The next day, over BBQ at Sonny's in Brunswick, Georgia, we tuned in on a conversation at the adjacent booth. It was much cruder than what I had been listening to on the radio. Like the stuff you hear from Rush Limbaugh, Sean Hannity, and Glenn Beck. And of course from Donald Trump, Snide, borderline racist stuff stemming from a deep desire to delegitimatize Obama and thereby erase him from the history books.

Back in the car I told Rona about what I had been tuned in to the night before. She said something seemingly shocking I hadn't previously heard or read.

"I can relate to that cultural core business. At his core, Barack Obama doesn't feel American.

"What?" I exploded, "Have you gone over to the other side? Or worse?"

"Calm down and let me finish," I took a deep breath and slowed the car so as not to get into an accident. "Of course he's a natural-born American, just like the Constitution requires; but a very different kind than all our other presidents. I think his 'problem.'" she made air quotation marks, "is that though he was born in America, he received much of his early education in a non-American school in Indonesia. For four years between the ages of 6 and 10.

"I wonder," Rona continued, "what kind of American history he learned as a young boy. Did he learn, like children who go to elementary school in the United States, about our national history and myths? You know, about the Declaration of Independence; forgive me, the Boston Tea Party; Bunker Hill; George Washington and the cherry tree; and Abraham Lincoln and the log cabin? When did he learn the National Anthem and the Pledge of Allegiance? Did he have to memorize the Gettysburg Address? In other words, did he received the kind of indoctrination, or if you prefer--socialization--as a child we did, or did he learn it as a young adult?

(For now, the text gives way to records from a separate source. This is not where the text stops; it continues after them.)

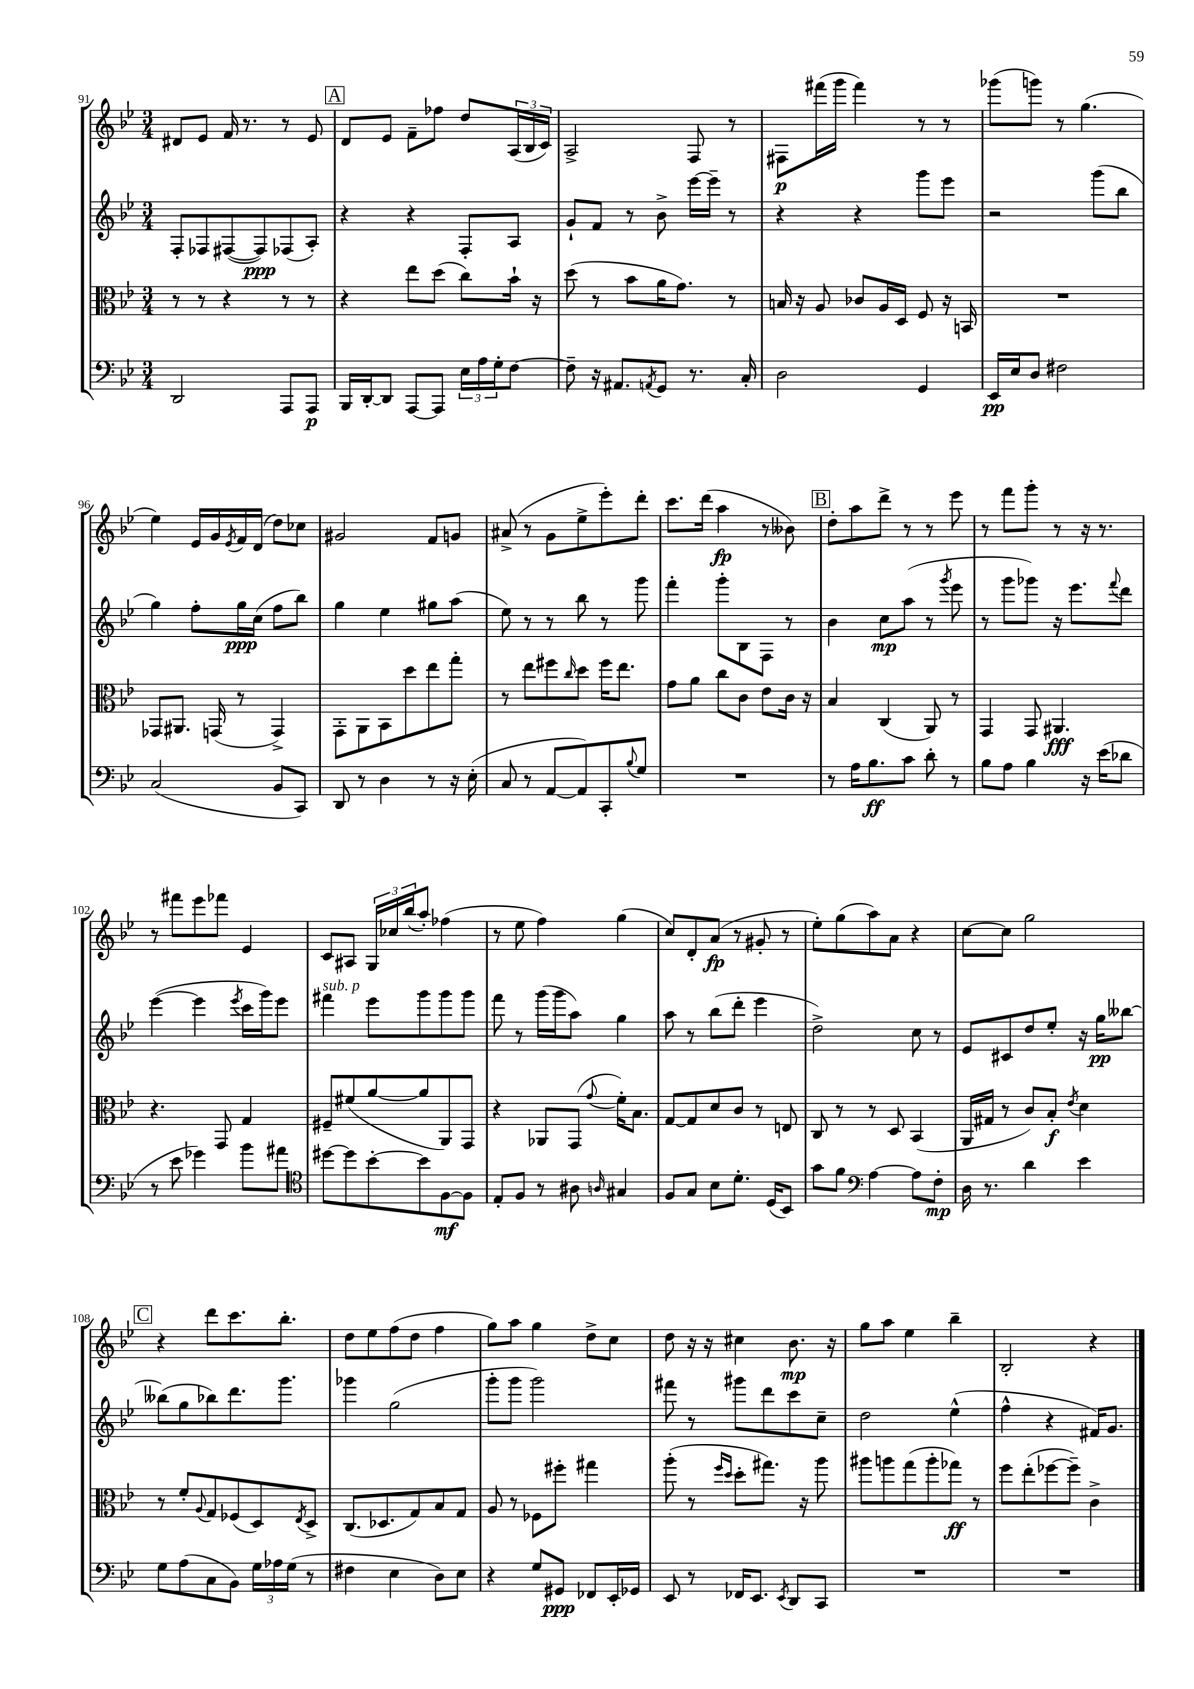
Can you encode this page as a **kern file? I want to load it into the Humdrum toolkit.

**kern	**kern	**kern	**kern
*staff4	*staff3	*staff2	*staff1
*clefF4	*clefC3	*clefG2	*clefG2
*k[b-e-]	*k[b-e-]	*k[b-e-]	*k[b-e-]
*M3/4	*M3/4	*M3/4	*M3/4
2DD	8r	8F'	8d#
.	8r	8F-	8e-
.	4r	([8F#	16f
.	.	.	8.r
.	.	8F#])	.
8AAA	8r	(8F-	8r
8AAA	8r	8A')	8e-
=	=	=	=
16BBB-	4r	4r	8d
[16DD'	.	.	.
8DD]	.	.	8e-
[8AAA	8ee-	4r	8f~
8AAA]	(8dd	.	8ff-
24E-	8cc)	8F'	8dd
24A	.	.	.
24G'	.	.	.
[8F	16b-`	8A	(24A
.	.	.	24B-
.	16r	.	.
.	.	.	24c)
=	=	=	=
8F~]	(8dd	8g`	2A^
16r	8r	8f	.
8.AA#	.	.	.
.	8b-	8r	.
8qAA	.	.	.
8GG	16a	8b-^	.
.	8.g)	.	.
8.r	.	[16eee-	8F
.	.	16eee-~]	.
.	8r	8r	8r
16C'	.	.	.
=	=	=	=
2D	16B	4r	8F#
.	16r	.	.
.	8A	.	(16fff#
.	.	.	16ggg
.	8c-	4r	4fff#)
.	16A	.	.
.	16D	.	.
4GG	8F	8ggg	8r
.	16r	8eee-	8r
.	16BB	.	.
=	=	=	=
16EE-	2.r	2r	(8ggg-
16E-	.	.	.
8D	.	.	8ggg)
2F#	.	.	8r
.	.	.	(4.gg
.	.	(8ggg	.
.	.	8bb-	.
=	=	=	=
(2C	8GG-	4gg)	4ee-)
.	8.AA#	.	.
.	.	8ff'	16e-
.	(16GG	.	16g
.	.	.	8qe-
.	8r	16gg	16f
.	.	(16cc	(16d
8BB-	4GG^)	8ff	8dd)
8CC)	.	8bb-)	8cc-
=	=	=	=
8DD	8GG'	4gg	2g#
8r	8AA	.	.
4D	8BB-	4ee-	.
.	8dd	.	.
8r	8ee-	8gg#	8f
16r	8gg'	(8aa	8g
(16E-'	.	.	.
=	=	=	=
8C	8r	8ee-)	(8a#^
8r	8ee-	8r	8r
[8AA	8ff#	8r	8g
.	16qqcc	.	.
8AA])	8dd	8bb-	8ee-^
8CC'	16ff#	8r	8eee-')
.	8.ee-	.	.
8qqB-	.	.	.
8G	.	8ggg	8ddd'
=	=	=	=
2.r	8g	4fff'	8.ccc
.	8a	.	.
.	.	.	(16ddd
.	8cc	8ggg'	4aa
.	8c	8B-	.
.	8e-	8F	8r
.	16c	8r	8b--)
.	16r	.	.
=	=	=	=
8r	4B-	4b-	8dd'
16A	.	.	8aa
8.B-	.	.	.
.	(4C	8cc	8ddd^
8c	.	(8aa	8r
8d'	8AA)	8r	8r
.	.	8qggg	.
8r	8r	8eee-	8eee-
=	=	=	=
8B-	4GG	8r	8r
8A	.	8ggg	8fff
4B-	8GG	8ggg-)	8ggg'
.	4.AA#	16r	8r
.	.	8.eee-	.
16r	.	.	16r
(16e-	.	.	8.r
.	.	8qqfff	.
8d-	.	8ddd	.
=	=	=	=
8r	4.r	([4eee-	8r
8e-	.	.	8fff#
4g-)	.	4eee-]	8eee-
.	8GG	.	8fff-
.	.	8qeee-	.
8b-	4G	16ccc	4e-
.	.	16ggg)	.
8a#	.	8eee-	.
=	=	=	=
*clefC4	*	*	*
[8dd#	8F#~	4fff#	8c
8dd#]	(8f#	.	8A#
[8b-'	[8a	8eee-	24G
.	.	.	24cc-
.	.	.	(24bb-
8b-]	8a]	8ggg	8aa')
[8F	8AA)	8ggg	(4ff-
8F]	8GG	8ggg	.
=	=	=	=
8E-'	4r	8fff	8r
8F	.	8r	8ee-
8r	8AA-	(16ggg	4ff)
.	.	16ggg	.
8A#	(8GG	8aa)	.
16qqA	8qqg	.	.
4G#	16f')	4gg	(4gg
.	8.B-	.	.
=	=	=	=
8F	[8G	8aa	8cc)
8G	8G]	8r	8d'
8B-	8d	(8bb-	(8a
8.d'	8c	8ddd'	8r
.	8r	4eee-	8g#'
(16D	.	.	.
8BB-)	8E	.	8r
=	=	=	=
8g	8C	2dd^)	8ee-')
8f	8r	.	(8gg
*clefF4	*	*	*
[4A	8r	.	8aa)
.	8D	.	8a
8A]	(4BB-	8cc	4r
8F'	.	8r	.
=	=	=	=
16D	16AA	8e-	[8cc
8.r	16G#	.	.
.	8r	8c#	8cc]
4d	8c)	8dd	2gg
.	8B-'	8ee-'	.
.	8qe-	.	.
4e-	4d	16r	.
.	.	16gg	.
.	.	[8bb--	.
=	=	=	=
8G	8r	(8bb--]	4r
(8A	8f'	8gg	.
.	8qqA	.	.
8C	8G	8bb-)	8ddd
8BB-)	(8F-	8.ddd	8.ccc
24G	8D)	.	.
24A-	.	.	.
.	.	8.ggg	8.bb-'
(24G	.	.	.
.	8qE-	.	.
8r	8D^	.	.
=	=	=	=
4F#	(8.C	4ggg-	8dd
.	.	.	8ee-
.	8.D-	.	.
4E-	.	(2gg	(8ff
.	8G)	.	8dd
8D)	8B-	.	4ff
8E-	8G	.	.
=	=	=	=
4r	8A	8ggg'	8gg)
.	8r	8ggg	8aa
8G	8F-	2ggg)	4gg
8GG#	8ff#'	.	.
8FF-	4gg#	.	8dd^
16EE-'	.	.	8cc
16GG-	.	.	.
=	=	=	=
8EE-	(8aa'	8fff#	8dd
8r	8r	8r	16r
.	.	.	16r
.	16qqff	.	.
.	16qqdd	.	.
16FF-	8dd'	8ggg#	4cc#
8.EE-	.	.	.
.	8.gg#)	8ddd	.
8qEE-	.	.	.
8DD	.	8ccc	8.b-
.	16r	.	.
8CC	8aa	8cc~	.
.	.	.	16r
=	=	=	=
2.r	8aa#	2dd	8gg
.	8aa	.	8aa
.	(8gg	.	4ee-
.	8aa'	.	.
.	8gg-)	(4ee-^^	4bb-~
.	8r	.	.
=	=	=	=
2.r	8ff	4ff^^	2B-'
.	(8ee-'	.	.
.	[8ff-	4r	.
.	8ff-~])	.	.
.	4c^	16f#)	4r
.	.	8.g	.
==	==	==	==
*-	*-	*-	*-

"Even if a lot of the 'history' we were taught was as much patriotic myth as factual, still it was what was instilled in us at a very early age and can be called, as the women from that radio show, our core culture. it's deeply rooted in us and one of the few things that unites us as a people. Flawed as it may be as history, it contributes to forming our national consciousness."

"Interesting," I said.

"I say this not to discredit him or raise questions about his love for America or his patriotism but because unless he got a childhood version of the education all native-born Americans receive, he by definition is different. In a sense he's more like an immigrant who learned these things later in life. And this reality, more than his birth certificate, may be why people have disquieting feelings about him."

"You could be right. This isn't birther stuff . . ."

"The hard core ones are simply crazy and incapable of not hating him."

". . . but it could explain why the non-crazy ones, and others who are not obsessed about his origins, feel uneasy about him."

"Mind you," Rona continued, "In spite of this, the kind of background he has is just what we need now in our president. Like it or not we live in a globalized world with special insights needed to help us negotiate new relationships, especially with Islamic countries. He gets it and is also smart enough to know the history, the key players, and hopefully has the right diplomatic touch to change the nature of some of our international relationships."

"We both felt that when we became aware of him back in 2007."

"It's the good news and the bad news. The bad--it presents very complicated political problems for him at a time when most Americans feel we are losing our dominant place in the world and are looking for someone to blame or for simple explanations for our troubles. Obama, for them, is the perfect scapegoat. The good news, of course, if that if he and we and the world get lucky, he might turn out to be a game-changer."

"All good points," I said. "Let's see what else I hear on Red Eye later tonight and at the next BBQ joint up in North Carolina."